● **Data to use**:
_ _ _ _ _ _ _

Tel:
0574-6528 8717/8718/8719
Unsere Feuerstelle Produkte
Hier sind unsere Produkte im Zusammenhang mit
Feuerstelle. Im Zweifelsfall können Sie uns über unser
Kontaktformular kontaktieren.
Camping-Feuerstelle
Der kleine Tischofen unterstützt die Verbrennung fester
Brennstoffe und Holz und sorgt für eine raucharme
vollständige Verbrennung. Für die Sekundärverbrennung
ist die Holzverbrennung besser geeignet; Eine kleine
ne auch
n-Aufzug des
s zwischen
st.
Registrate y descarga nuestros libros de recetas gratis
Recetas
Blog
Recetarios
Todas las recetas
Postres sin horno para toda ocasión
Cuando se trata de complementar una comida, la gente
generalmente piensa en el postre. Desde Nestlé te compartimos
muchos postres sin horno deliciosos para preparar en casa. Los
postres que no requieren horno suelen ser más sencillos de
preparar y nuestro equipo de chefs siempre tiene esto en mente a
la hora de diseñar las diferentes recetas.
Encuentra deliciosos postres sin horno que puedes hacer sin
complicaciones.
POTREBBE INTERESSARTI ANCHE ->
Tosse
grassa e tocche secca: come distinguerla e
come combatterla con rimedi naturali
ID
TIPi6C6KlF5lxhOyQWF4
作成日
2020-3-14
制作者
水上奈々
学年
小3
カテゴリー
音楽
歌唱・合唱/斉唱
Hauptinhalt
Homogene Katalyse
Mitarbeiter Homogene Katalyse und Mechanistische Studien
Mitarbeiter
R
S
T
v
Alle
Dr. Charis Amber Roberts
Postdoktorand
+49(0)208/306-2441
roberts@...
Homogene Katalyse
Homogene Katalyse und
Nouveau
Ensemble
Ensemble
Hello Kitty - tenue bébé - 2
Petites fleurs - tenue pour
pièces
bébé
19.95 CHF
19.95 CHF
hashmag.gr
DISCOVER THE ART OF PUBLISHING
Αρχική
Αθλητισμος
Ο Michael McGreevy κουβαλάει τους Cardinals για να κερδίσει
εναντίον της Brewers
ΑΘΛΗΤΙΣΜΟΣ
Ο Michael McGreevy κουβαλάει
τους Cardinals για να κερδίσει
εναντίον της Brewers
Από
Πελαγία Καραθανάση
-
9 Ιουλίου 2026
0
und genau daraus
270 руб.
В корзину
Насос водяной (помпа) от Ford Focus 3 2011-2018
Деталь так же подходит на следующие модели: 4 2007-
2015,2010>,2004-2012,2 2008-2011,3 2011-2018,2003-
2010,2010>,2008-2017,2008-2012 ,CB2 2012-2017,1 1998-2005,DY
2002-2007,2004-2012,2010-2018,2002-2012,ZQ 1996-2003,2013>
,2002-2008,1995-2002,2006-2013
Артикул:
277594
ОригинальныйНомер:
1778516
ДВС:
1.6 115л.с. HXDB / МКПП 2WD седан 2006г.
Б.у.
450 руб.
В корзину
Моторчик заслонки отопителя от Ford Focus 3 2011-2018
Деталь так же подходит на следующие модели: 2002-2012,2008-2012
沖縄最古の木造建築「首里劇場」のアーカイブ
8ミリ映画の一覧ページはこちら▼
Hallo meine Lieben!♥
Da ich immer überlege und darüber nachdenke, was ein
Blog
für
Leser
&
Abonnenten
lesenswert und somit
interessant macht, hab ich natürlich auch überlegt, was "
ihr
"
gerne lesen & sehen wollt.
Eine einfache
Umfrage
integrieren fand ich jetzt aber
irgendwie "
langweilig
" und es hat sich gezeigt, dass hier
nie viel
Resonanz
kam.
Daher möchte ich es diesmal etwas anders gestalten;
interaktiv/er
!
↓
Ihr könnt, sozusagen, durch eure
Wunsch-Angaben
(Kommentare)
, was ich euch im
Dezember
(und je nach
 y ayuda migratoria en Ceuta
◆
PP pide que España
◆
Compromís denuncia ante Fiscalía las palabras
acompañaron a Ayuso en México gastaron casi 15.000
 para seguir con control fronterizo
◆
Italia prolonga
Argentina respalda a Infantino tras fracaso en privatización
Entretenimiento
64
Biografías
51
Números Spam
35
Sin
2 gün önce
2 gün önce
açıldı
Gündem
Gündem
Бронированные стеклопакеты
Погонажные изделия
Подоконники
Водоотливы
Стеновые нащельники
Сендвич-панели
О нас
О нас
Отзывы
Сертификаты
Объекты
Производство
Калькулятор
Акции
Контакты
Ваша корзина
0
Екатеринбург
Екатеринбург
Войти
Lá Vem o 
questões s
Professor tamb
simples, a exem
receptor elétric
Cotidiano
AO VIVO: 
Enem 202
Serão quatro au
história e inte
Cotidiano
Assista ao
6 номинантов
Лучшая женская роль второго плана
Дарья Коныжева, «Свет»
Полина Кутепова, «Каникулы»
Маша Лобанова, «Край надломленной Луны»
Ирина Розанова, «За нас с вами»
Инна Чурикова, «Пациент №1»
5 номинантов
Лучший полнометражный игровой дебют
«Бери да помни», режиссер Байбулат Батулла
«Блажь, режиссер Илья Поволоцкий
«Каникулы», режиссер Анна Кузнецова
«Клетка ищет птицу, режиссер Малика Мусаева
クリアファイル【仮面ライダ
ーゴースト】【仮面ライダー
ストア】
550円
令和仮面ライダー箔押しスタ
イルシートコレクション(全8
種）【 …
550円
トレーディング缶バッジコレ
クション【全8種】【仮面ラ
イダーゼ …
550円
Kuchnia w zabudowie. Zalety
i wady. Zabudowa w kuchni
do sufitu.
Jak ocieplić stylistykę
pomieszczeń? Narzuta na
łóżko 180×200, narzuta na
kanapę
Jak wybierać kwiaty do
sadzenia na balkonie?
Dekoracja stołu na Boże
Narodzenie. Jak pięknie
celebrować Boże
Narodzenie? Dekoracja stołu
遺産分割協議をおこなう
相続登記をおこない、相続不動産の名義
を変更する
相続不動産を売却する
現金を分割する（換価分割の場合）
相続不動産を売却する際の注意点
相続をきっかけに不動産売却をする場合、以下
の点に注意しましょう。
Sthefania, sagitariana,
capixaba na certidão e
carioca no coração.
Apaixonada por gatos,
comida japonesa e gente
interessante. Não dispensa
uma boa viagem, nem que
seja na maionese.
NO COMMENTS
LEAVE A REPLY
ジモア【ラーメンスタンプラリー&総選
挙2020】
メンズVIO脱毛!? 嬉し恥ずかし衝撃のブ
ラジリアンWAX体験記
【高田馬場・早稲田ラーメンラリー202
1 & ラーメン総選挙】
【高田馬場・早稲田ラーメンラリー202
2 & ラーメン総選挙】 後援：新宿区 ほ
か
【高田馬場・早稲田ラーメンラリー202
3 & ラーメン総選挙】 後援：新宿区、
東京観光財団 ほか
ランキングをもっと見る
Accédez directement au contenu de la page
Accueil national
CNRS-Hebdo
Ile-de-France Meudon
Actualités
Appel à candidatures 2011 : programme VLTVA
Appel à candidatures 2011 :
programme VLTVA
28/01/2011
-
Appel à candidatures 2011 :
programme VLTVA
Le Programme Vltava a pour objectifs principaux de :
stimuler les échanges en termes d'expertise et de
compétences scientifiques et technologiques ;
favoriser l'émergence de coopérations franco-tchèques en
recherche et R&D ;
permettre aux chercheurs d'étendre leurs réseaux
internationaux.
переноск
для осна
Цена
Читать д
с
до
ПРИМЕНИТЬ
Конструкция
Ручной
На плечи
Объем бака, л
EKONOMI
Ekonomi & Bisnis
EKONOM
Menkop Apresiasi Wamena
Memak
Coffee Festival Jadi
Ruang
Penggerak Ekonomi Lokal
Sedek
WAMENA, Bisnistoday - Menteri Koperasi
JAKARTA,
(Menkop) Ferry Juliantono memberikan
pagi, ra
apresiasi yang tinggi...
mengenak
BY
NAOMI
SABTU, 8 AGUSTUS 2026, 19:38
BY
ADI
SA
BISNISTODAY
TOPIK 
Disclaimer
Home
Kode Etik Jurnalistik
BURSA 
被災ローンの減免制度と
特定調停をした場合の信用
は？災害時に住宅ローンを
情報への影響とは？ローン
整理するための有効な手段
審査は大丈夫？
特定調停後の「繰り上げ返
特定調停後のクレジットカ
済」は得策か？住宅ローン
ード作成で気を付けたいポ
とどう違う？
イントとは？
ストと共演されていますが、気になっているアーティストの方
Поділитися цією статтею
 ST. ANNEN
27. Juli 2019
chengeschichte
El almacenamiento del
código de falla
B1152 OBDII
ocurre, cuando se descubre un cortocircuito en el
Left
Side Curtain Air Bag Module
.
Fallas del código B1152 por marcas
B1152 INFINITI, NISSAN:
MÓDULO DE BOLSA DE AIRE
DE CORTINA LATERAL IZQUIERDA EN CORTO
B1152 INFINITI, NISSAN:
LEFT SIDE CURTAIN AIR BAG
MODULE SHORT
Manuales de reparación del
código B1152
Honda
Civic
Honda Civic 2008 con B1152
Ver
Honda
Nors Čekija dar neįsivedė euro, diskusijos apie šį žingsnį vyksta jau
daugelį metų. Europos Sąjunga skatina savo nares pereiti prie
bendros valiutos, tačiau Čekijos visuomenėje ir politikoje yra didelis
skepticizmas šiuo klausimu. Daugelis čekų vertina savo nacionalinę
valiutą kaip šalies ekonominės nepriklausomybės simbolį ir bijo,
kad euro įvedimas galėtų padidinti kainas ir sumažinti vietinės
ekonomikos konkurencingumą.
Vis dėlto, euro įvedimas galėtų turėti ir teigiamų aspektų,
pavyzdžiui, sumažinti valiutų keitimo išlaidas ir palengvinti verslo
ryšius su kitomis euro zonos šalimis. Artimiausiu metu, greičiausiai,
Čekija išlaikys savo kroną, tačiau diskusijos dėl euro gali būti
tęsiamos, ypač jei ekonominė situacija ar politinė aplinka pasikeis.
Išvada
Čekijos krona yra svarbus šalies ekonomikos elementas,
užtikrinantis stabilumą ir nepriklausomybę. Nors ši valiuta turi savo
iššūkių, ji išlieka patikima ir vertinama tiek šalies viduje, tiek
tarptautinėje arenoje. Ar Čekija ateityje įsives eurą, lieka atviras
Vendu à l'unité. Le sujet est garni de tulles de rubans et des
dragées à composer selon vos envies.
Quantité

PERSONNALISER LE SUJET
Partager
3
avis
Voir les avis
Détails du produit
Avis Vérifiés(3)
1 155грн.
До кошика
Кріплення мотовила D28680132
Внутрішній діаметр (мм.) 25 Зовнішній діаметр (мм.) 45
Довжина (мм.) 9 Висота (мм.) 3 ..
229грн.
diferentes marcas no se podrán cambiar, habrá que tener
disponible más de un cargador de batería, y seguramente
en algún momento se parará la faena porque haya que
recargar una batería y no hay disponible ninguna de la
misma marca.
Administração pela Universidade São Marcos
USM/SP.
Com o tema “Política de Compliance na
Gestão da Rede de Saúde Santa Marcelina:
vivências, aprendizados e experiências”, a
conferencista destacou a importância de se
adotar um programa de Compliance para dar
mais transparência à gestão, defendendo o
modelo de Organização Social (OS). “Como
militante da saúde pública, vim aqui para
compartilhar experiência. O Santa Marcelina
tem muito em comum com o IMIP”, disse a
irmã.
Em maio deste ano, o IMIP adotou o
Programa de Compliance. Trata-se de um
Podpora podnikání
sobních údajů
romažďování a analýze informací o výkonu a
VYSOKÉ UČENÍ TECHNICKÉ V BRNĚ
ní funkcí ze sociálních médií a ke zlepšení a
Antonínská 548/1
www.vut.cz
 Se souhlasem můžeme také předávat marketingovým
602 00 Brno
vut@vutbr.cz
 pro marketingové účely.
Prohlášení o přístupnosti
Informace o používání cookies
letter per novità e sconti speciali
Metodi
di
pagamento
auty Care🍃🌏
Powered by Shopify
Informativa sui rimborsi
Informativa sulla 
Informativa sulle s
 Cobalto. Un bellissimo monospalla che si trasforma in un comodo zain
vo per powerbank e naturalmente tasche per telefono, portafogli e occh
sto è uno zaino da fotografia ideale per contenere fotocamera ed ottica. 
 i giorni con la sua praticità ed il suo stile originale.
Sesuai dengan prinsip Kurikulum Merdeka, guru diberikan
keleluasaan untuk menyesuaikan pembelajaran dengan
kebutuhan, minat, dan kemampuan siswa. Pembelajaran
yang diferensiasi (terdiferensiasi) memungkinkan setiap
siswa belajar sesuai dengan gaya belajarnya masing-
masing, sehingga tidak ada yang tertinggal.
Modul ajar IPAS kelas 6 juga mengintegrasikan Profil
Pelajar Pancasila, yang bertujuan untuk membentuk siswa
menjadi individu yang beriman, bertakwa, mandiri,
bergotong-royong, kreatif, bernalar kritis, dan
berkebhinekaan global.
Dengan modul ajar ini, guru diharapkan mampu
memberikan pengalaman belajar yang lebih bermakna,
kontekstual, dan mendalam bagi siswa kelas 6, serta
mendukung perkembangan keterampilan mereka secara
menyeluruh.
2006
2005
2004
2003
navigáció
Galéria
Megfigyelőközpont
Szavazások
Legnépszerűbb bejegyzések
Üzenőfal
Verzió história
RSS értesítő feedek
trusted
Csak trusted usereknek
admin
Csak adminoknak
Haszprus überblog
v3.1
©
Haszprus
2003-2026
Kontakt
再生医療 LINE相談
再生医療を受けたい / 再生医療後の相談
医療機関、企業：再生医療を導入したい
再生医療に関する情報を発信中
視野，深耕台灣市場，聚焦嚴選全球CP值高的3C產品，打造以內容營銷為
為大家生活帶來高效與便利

_ _ _ _ _ _ _

● **The problem**: Each line of the records, from the opening one through the line holding "Camping-Feuerstelle", should be restated word for word, with nothing else in the answer.

● **Written solution**:
Tel:
0574-6528 8717/8718/8719
Unsere Feuerstelle Produkte
Hier sind unsere Produkte im Zusammenhang mit
Feuerstelle. Im Zweifelsfall können Sie uns über unser
Kontaktformular kontaktieren.
Camping-Feuerstelle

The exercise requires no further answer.